[Structured page parsing data]
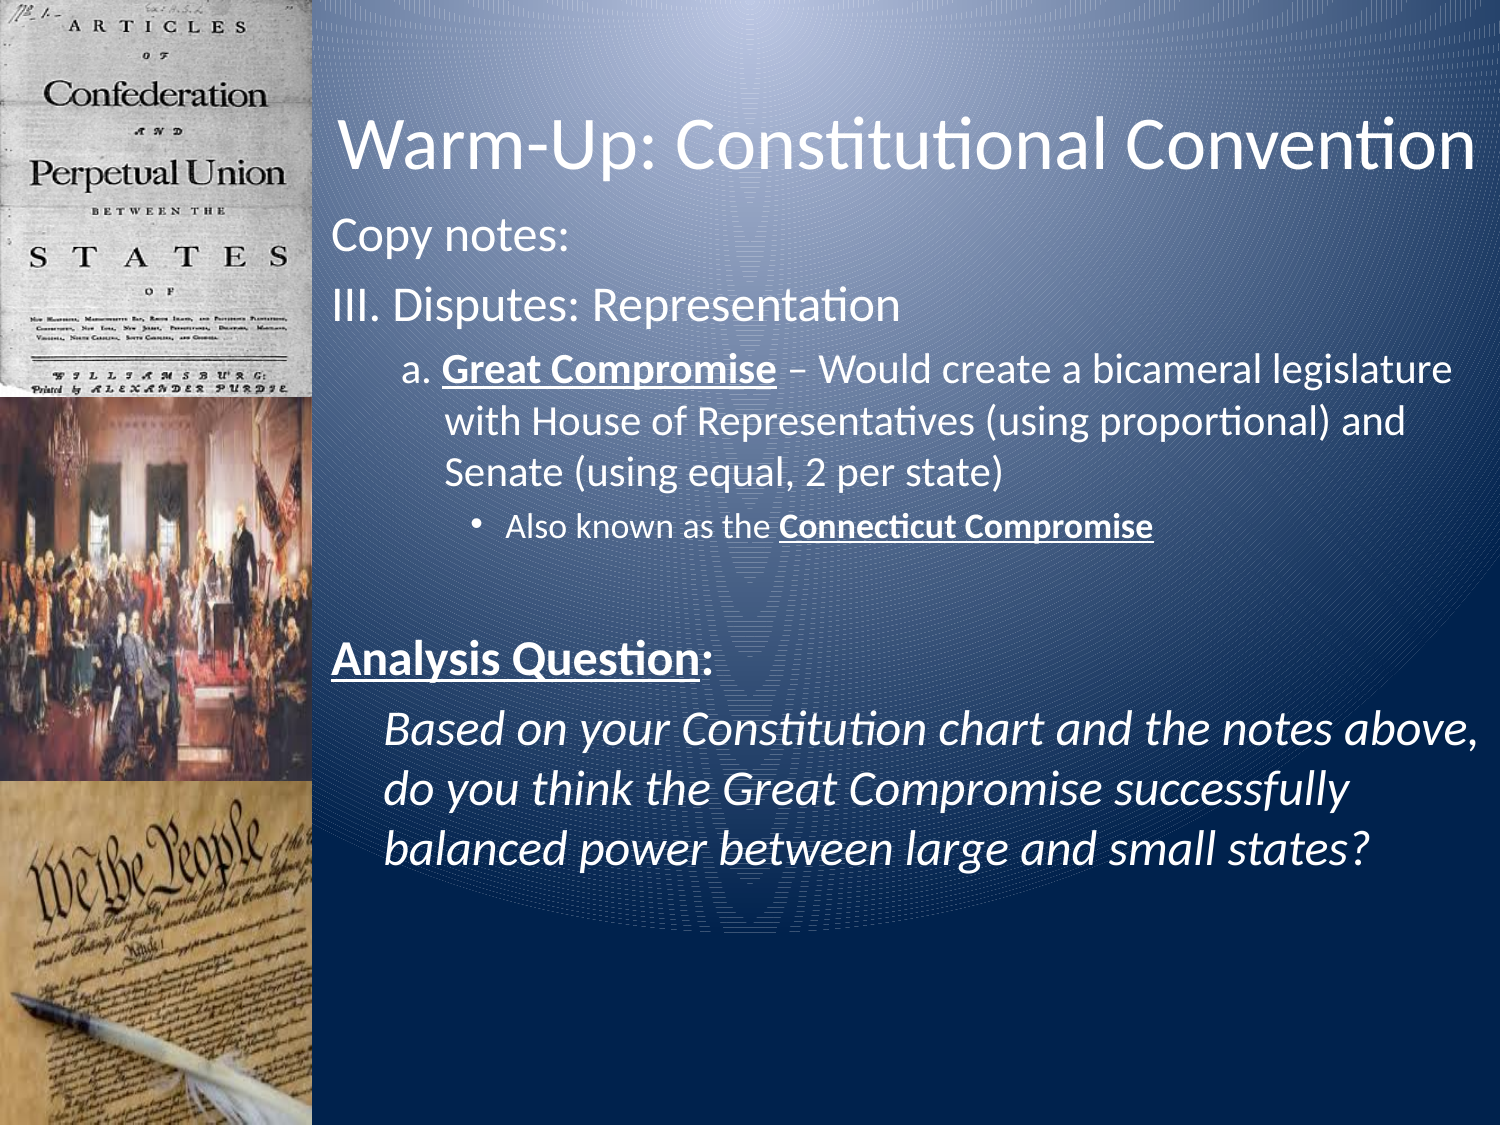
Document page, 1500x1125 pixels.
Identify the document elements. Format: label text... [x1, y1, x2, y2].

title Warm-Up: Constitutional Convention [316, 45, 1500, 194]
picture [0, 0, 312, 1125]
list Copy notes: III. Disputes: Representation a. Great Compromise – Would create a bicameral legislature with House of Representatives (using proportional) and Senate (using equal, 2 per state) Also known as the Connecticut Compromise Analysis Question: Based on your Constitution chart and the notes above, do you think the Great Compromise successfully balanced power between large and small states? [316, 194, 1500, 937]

* * *

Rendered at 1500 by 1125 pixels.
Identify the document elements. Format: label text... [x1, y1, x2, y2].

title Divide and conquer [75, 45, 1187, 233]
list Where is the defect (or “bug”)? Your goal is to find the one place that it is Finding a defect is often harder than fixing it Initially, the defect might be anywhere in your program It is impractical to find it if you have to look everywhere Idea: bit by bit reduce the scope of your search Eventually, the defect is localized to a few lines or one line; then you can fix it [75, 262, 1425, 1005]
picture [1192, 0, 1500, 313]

Exercise instructions – Find the lines above that contain the word "pixels" and collect them.

Result of this exercise –
Document page, 1500x1125 pixels.
Rendered at 1500 by 1125 pixels.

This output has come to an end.